Exercise goal. Rewrite the data below with "Previous Operator" substituted for every occurrence of "Last Operator", and leave everything else unchanged.

"""

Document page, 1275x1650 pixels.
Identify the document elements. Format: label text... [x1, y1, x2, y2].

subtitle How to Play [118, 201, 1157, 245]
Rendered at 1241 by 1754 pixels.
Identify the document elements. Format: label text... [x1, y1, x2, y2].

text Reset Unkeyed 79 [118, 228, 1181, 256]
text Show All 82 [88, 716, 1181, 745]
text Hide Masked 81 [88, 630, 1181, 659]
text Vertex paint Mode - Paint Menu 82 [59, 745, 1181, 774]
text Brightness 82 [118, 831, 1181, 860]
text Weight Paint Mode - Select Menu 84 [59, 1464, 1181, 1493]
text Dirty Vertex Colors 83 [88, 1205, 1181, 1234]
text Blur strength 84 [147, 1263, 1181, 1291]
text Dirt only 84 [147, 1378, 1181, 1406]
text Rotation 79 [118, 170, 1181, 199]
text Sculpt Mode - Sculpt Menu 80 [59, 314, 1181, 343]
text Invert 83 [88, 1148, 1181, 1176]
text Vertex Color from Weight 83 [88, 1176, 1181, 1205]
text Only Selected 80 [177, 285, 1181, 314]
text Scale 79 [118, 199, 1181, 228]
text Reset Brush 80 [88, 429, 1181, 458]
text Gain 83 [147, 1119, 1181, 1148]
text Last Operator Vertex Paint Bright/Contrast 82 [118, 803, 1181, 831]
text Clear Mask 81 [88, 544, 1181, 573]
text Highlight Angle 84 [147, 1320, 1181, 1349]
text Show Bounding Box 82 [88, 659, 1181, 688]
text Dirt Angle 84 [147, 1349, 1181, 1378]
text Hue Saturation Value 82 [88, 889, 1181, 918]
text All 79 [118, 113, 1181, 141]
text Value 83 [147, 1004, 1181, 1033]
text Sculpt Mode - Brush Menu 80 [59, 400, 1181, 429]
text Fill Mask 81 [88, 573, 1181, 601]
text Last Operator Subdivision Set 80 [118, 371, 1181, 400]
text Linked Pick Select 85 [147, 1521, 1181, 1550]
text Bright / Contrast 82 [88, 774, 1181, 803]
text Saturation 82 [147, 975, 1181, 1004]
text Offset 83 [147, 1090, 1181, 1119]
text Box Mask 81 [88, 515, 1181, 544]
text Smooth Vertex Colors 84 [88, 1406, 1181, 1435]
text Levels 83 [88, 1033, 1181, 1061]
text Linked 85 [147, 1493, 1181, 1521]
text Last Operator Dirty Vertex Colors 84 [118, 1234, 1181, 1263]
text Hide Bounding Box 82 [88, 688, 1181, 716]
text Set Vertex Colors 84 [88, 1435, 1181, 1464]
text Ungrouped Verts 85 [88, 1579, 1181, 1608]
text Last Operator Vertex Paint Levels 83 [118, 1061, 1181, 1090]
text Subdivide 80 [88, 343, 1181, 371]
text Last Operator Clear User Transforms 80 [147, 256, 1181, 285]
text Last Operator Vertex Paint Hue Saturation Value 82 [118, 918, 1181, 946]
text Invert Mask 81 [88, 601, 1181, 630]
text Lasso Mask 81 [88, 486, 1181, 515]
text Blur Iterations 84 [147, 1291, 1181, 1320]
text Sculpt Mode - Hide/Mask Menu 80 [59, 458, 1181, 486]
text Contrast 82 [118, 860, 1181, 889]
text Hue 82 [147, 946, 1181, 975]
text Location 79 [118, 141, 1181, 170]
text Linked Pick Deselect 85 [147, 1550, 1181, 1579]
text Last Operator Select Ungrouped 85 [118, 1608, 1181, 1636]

"""

The output.
Document page, 1275x1650 pixels.
Identify the document elements. Format: label text... [x1, y1, x2, y2].

subtitle How to Play [118, 201, 1157, 245]
Rendered at 1241 by 1754 pixels.
Identify the document elements. Format: label text... [x1, y1, x2, y2].

text Reset Unkeyed 79 [118, 228, 1181, 256]
text Show All 82 [88, 716, 1181, 745]
text Hide Masked 81 [88, 630, 1181, 659]
text Vertex paint Mode - Paint Menu 82 [59, 745, 1181, 774]
text Brightness 82 [118, 831, 1181, 860]
text Weight Paint Mode - Select Menu 84 [59, 1464, 1181, 1493]
text Dirty Vertex Colors 83 [88, 1205, 1181, 1234]
text Blur strength 84 [147, 1263, 1181, 1291]
text Dirt only 84 [147, 1378, 1181, 1406]
text Rotation 79 [118, 170, 1181, 199]
text Sculpt Mode - Sculpt Menu 80 [59, 314, 1181, 343]
text Invert 83 [88, 1148, 1181, 1176]
text Vertex Color from Weight 83 [88, 1176, 1181, 1205]
text Only Selected 80 [177, 285, 1181, 314]
text Scale 79 [118, 199, 1181, 228]
text Reset Brush 80 [88, 429, 1181, 458]
text Gain 83 [147, 1119, 1181, 1148]
text Previous Operator Vertex Paint Bright/Contrast 82 [118, 803, 1181, 831]
text Clear Mask 81 [88, 544, 1181, 573]
text Highlight Angle 84 [147, 1320, 1181, 1349]
text Show Bounding Box 82 [88, 659, 1181, 688]
text Dirt Angle 84 [147, 1349, 1181, 1378]
text Hue Saturation Value 82 [88, 889, 1181, 918]
text All 79 [118, 113, 1181, 141]
text Value 83 [147, 1004, 1181, 1033]
text Sculpt Mode - Brush Menu 80 [59, 400, 1181, 429]
text Fill Mask 81 [88, 573, 1181, 601]
text Previous Operator Subdivision Set 80 [118, 371, 1181, 400]
text Linked Pick Select 85 [147, 1521, 1181, 1550]
text Bright / Contrast 82 [88, 774, 1181, 803]
text Saturation 82 [147, 975, 1181, 1004]
text Offset 83 [147, 1090, 1181, 1119]
text Box Mask 81 [88, 515, 1181, 544]
text Smooth Vertex Colors 84 [88, 1406, 1181, 1435]
text Levels 83 [88, 1033, 1181, 1061]
text Linked 85 [147, 1493, 1181, 1521]
text Previous Operator Dirty Vertex Colors 84 [118, 1234, 1181, 1263]
text Hide Bounding Box 82 [88, 688, 1181, 716]
text Set Vertex Colors 84 [88, 1435, 1181, 1464]
text Ungrouped Verts 85 [88, 1579, 1181, 1608]
text Previous Operator Vertex Paint Levels 83 [118, 1061, 1181, 1090]
text Subdivide 80 [88, 343, 1181, 371]
text Previous Operator Clear User Transforms 80 [147, 256, 1181, 285]
text Previous Operator Vertex Paint Hue Saturation Value 82 [118, 918, 1181, 946]
text Invert Mask 81 [88, 601, 1181, 630]
text Lasso Mask 81 [88, 486, 1181, 515]
text Blur Iterations 84 [147, 1291, 1181, 1320]
text Sculpt Mode - Hide/Mask Menu 80 [59, 458, 1181, 486]
text Contrast 82 [118, 860, 1181, 889]
text Hue 82 [147, 946, 1181, 975]
text Location 79 [118, 141, 1181, 170]
text Linked Pick Deselect 85 [147, 1550, 1181, 1579]
text Previous Operator Select Ungrouped 85 [118, 1608, 1181, 1636]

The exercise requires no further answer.